We decided to get married as spring rolled around and had to go about organizing all the necessary paperwork. This included a trip to the American embassy, where I had to swear in front of an official that I never was, nor still am, legally married in the United States. This anti-bigamy form turned out to be the easiest one to get through. The rest created a logjam because of a problem akin to dotting the i and j.

   You see, my real name is Vojtěch. Vojta is merely the familiar way of saying it. Sort of like William and Bill. The problem is that little flutter of a diacritical mark above the e. Czech is full of these marks, all thanks to this fellow named Jan Hus, a 14th century reformer determined to put a Czech stamp on the Latin alphabet. He added fifteen such marks, mostly accents or chevrons, to highlight the pronunciation of the letter. So there’s e, but there’s also ě, which is pronounced “ye.”

   My mother added the flutter above the e on the application for my birth certificate, but the county registrar probably thought it was just an errant stroke of the pen and left it out. Of course, the Czech registrar knows it should be there, but because it wasn’t, everything had to stop until somebody in Prague gave her permission to add the accursed flutter and therefore make my name more palatable to the local authorities.
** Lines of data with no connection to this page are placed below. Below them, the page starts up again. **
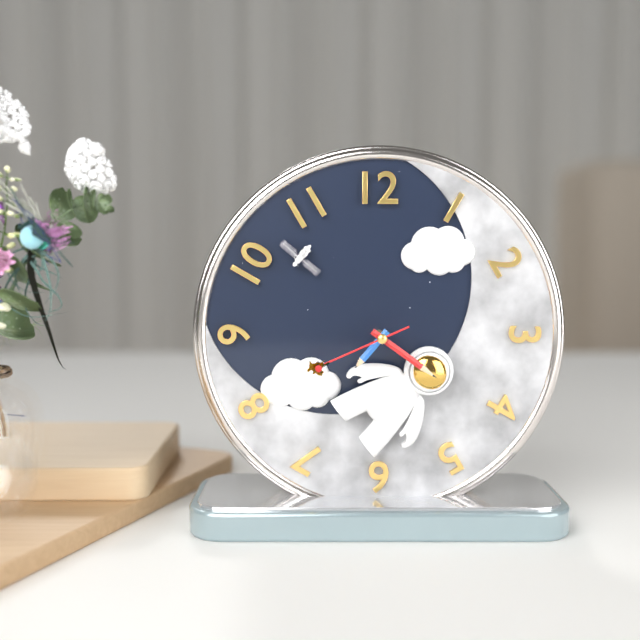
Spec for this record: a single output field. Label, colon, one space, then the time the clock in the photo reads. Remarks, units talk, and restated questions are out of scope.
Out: 7:21:41
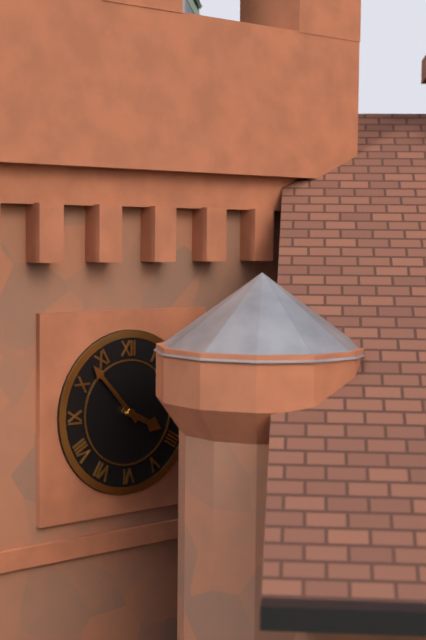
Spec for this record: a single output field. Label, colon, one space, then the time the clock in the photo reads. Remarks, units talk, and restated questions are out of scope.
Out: 3:53
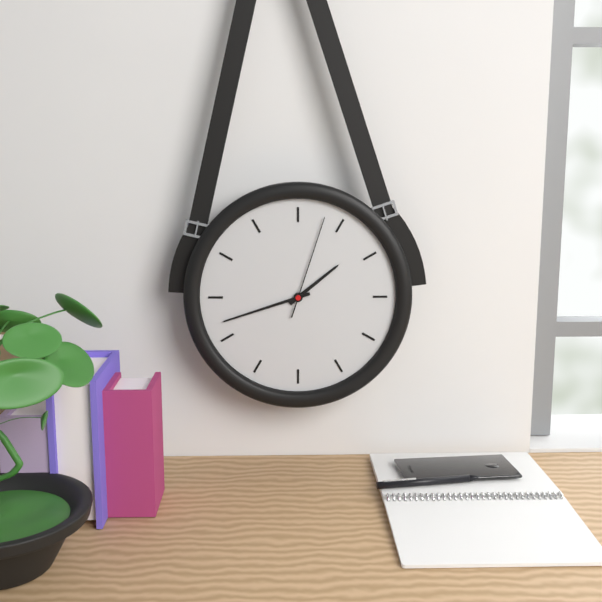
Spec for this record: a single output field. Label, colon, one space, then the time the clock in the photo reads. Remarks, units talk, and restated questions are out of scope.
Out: 1:42:03
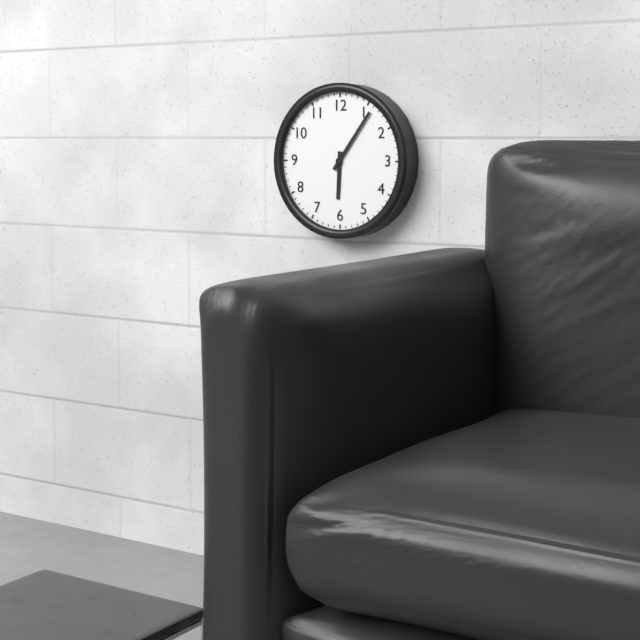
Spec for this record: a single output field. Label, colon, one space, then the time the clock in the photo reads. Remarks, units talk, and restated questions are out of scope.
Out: 6:06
When Vet asked the lady to phone there for this permission, she said she already did, but nobody answered.

   The only way around it was to try one office after another in a bureaucracy that strives to out-German the Germans. I informed one of the clerks that it was fitting such a bureaucratic nightmare should happen in the land of Kafka, but she merely sniffed, “I don’t read Kafka.” Making matters worse, all this running around could only take place on Mondays or Wednesdays, because public offices in this country are closed to the public for the rest of the week. When I asked why that was, the clerk only grinned as if to brag, “Ha ha, ain’t I got a good job?”
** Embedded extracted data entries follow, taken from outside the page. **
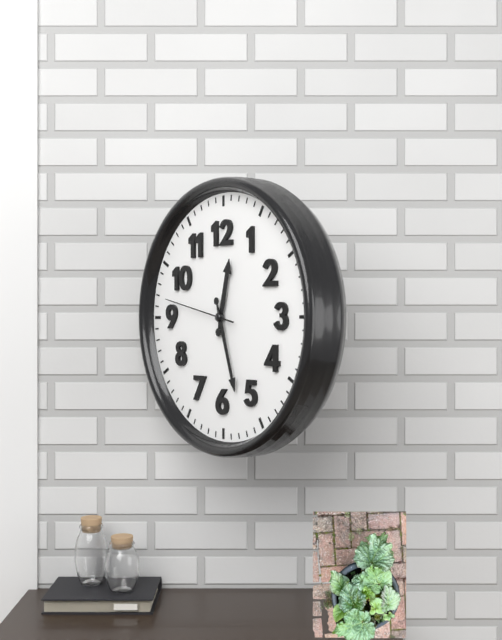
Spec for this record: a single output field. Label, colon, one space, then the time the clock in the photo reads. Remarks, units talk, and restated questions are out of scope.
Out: 12:27:47
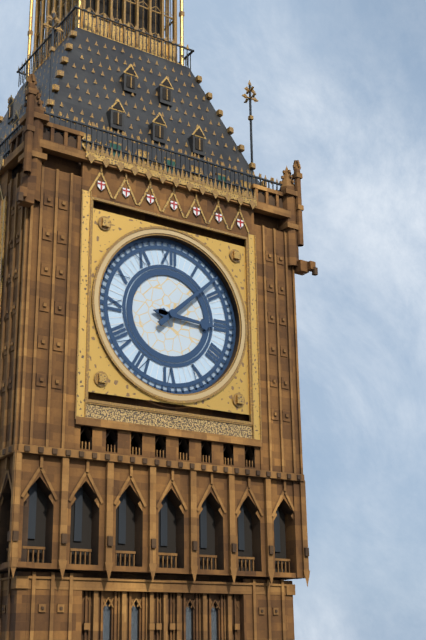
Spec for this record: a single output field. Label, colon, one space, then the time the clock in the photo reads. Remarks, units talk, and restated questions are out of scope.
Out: 3:08
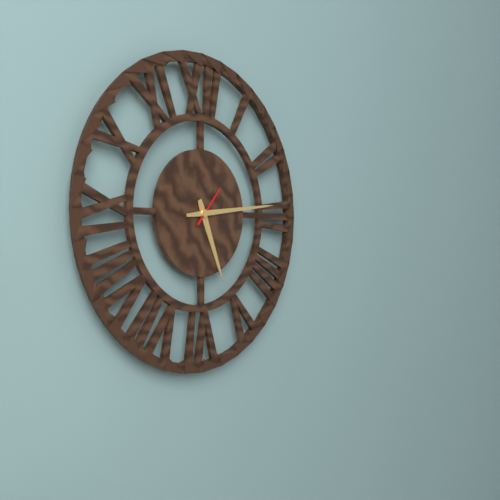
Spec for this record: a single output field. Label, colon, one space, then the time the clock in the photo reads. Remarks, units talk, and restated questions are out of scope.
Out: 5:14
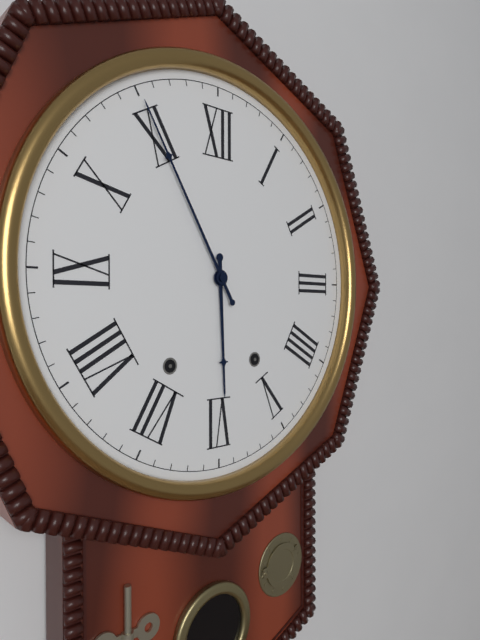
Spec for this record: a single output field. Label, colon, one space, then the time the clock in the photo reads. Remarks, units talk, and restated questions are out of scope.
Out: 5:55
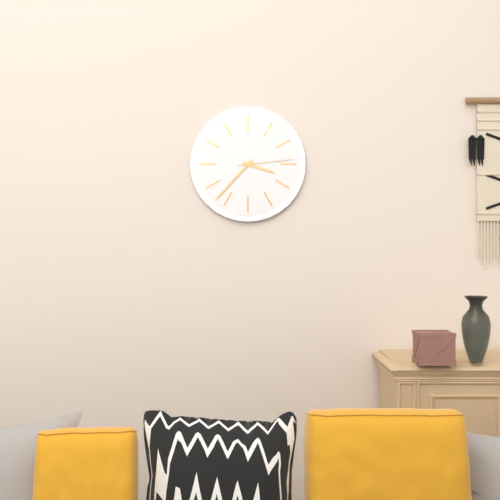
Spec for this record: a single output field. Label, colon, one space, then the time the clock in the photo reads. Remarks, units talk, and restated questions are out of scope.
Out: 3:37:14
   And just one final bit of information here: This Jan Hus, the dude who started it all? He ended up getting burned at the stake.

   The wedding itself was a secret civil ceremony. We were worried that if word about it got out, hundreds of my students might converge on the scene and do something they would regret come report card time. Also there was Boleslav, who might insist on supplying the wedding cake. Actually, there really isn’t a wedding cake in this country. Tradition dictates that the bride and groom and their families bake hundreds of these little round pastries filled with cottage cheese, nuts or poppy seed and bring them to all the invited guests the night before. And so a secret wedding saves you that work, expense, and pressure.

   I have to admit I was worried I was going to sweat through the ceremony, literally, because there was a heat wave that summer but nowhere could you hear the beautiful hum of air conditioners at work. And like that, without prayer one, a thunderstorm rolled in the night before and cooled everything off. So there we stood before the justice of the peace, with two friends behind us as witnesses while Vet’s family sat in the small seating chamber. I knew enough Czech by that point to understand that he was saying what every prospective married couple hears on the big day. Only when it came time for him to address me personally, the door to my left suddenly opened and this elderly gentleman appeared. He was the court-appointed interpreter, who was required to be there to make sure I really, really understood what I was doing. That was reasonable, but his English was peppered with quirks that almost had me rolling. For example, he translated the Czech “joyous pair” as “a couple of refreshments.” I was sufficiently composed by the time I was asked to say, “I do,” but not wanting to take any chances, I simply said what the Czechs do: “Yes.” The interpreter showed little appreciation for my consideration, however. After the ceremony, he stuck out a cadaverous-looking hand and demanded one-third of my monthly rent for those five minutes of his time. It was a rip-off, but then again, he contributed to me not having to pay rent anymore, so how could I complain.